> [Objective]: Report every line in the listing below that contains the string "skPoint", copying each such line in full.

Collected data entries
..........
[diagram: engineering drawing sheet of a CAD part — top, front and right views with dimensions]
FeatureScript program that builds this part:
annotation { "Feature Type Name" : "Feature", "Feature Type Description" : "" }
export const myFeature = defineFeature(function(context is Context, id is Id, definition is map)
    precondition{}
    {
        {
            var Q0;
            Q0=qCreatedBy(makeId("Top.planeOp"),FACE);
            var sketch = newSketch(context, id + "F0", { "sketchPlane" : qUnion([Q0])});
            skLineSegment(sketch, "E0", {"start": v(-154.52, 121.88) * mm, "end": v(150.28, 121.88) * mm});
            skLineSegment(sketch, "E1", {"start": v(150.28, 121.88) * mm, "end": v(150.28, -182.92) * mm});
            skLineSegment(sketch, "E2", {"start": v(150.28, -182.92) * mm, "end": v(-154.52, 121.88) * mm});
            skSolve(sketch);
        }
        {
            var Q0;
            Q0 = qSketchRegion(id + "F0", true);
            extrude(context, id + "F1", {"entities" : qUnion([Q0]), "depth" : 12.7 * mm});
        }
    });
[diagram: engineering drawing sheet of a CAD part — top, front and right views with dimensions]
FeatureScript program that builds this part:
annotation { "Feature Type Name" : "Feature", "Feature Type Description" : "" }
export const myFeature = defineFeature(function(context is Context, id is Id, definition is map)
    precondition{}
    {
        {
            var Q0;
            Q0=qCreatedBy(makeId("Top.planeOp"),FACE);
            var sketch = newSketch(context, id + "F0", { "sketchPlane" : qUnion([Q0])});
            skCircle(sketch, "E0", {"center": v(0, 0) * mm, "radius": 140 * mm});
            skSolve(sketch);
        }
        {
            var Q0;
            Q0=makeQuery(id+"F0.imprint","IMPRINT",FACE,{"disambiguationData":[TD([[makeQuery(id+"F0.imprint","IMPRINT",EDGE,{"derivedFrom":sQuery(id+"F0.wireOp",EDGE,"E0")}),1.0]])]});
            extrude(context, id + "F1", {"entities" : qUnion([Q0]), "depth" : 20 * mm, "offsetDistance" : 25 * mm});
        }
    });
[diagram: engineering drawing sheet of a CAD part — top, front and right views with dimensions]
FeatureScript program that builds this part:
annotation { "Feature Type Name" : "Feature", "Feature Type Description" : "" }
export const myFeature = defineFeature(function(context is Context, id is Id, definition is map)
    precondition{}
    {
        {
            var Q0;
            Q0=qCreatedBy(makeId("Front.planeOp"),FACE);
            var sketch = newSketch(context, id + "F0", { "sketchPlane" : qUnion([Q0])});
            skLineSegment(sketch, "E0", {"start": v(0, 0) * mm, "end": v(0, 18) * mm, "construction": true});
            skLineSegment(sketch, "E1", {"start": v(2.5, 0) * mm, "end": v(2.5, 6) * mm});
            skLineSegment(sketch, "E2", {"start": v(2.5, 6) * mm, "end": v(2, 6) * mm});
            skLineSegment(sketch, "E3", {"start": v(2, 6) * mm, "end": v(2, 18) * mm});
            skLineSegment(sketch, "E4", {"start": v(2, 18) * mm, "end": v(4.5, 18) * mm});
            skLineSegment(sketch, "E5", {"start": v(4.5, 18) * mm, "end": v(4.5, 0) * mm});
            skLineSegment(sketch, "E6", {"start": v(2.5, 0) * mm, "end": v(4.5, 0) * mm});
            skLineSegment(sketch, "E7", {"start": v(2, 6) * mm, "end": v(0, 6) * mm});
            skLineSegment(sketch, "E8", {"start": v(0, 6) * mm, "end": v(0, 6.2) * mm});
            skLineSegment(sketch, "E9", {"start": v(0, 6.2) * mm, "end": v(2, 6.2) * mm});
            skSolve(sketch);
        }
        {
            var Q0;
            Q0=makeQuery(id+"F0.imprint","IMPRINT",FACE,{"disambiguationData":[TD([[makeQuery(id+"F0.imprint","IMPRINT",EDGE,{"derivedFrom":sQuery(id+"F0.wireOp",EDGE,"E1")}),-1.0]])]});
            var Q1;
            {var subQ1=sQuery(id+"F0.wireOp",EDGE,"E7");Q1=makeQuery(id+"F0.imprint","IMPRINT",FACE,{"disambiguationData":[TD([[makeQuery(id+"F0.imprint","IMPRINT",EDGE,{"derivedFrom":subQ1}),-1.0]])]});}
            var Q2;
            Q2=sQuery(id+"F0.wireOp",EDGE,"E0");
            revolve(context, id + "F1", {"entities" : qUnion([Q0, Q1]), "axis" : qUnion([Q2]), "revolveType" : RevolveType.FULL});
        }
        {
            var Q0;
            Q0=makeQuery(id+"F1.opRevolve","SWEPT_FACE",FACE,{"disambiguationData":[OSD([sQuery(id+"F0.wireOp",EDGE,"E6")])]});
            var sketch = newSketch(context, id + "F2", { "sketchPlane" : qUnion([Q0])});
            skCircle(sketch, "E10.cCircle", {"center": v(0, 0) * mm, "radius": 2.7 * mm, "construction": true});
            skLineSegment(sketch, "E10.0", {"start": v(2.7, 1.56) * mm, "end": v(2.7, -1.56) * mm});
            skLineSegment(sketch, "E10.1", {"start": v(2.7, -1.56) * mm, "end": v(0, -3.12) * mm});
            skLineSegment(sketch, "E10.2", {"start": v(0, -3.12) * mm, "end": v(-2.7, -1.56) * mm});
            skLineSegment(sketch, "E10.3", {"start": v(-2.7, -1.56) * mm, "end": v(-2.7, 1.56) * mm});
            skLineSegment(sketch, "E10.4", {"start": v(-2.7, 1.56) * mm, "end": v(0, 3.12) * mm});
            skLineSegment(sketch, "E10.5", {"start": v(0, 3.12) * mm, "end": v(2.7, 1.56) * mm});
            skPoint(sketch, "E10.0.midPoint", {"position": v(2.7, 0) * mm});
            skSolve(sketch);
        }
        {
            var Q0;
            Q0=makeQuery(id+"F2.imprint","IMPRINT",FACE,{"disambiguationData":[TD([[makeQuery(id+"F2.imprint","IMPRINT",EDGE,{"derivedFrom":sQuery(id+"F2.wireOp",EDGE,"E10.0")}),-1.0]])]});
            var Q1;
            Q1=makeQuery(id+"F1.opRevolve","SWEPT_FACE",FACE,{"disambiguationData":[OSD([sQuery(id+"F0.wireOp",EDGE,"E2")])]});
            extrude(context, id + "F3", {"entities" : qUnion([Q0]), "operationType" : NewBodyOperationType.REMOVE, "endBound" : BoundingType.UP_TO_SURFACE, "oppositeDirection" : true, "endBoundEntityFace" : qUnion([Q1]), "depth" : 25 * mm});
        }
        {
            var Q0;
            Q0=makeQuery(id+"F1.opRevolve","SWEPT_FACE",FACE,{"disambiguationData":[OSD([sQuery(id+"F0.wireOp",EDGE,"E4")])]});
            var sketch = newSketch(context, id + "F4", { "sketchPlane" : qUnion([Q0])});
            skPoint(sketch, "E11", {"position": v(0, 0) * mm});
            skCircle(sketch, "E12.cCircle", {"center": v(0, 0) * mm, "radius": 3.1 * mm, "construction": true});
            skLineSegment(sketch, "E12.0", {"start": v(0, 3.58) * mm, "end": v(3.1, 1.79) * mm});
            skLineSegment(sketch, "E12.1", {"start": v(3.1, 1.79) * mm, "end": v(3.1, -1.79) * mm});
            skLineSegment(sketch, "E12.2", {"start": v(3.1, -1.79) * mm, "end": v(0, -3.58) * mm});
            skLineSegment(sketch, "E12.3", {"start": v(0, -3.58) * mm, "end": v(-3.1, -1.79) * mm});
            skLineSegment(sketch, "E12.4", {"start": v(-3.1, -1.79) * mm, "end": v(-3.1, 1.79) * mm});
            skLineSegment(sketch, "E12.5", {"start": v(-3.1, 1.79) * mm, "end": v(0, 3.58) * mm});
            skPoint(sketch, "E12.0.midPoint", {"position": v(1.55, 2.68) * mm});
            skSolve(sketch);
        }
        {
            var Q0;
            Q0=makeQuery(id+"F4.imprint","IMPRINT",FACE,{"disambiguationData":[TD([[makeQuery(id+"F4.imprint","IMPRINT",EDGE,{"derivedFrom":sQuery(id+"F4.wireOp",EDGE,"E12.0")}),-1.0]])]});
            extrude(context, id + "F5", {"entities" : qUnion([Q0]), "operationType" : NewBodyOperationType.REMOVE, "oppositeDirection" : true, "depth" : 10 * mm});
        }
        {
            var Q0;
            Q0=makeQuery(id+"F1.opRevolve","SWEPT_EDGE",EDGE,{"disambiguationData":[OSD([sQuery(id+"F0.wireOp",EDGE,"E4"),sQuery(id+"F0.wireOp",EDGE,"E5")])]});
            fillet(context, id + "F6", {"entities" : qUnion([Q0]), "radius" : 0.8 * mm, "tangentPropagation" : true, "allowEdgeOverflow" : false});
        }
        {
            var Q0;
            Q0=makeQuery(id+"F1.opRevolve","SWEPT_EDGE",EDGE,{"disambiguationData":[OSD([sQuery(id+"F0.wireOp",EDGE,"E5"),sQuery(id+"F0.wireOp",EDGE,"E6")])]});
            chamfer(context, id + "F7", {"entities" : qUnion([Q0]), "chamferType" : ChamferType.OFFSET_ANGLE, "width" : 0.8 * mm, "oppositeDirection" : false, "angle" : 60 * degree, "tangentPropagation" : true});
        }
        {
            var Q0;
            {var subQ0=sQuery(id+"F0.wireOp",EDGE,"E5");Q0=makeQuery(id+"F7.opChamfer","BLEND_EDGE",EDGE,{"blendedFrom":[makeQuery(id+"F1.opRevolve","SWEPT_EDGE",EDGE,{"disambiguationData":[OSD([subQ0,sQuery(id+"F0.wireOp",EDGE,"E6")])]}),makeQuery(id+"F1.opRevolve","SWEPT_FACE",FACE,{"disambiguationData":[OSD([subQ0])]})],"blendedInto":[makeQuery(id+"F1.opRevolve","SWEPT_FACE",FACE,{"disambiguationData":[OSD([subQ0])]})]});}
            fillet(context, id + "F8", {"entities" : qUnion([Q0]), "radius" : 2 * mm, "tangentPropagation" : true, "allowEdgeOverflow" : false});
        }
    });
..........
> [Completed task]:
            skPoint(sketch, "E10.0.midPoint", {"position": v(2.7, 0) * mm});
            skPoint(sketch, "E11", {"position": v(0, 0) * mm});
            skPoint(sketch, "E12.0.midPoint", {"position": v(1.55, 2.68) * mm});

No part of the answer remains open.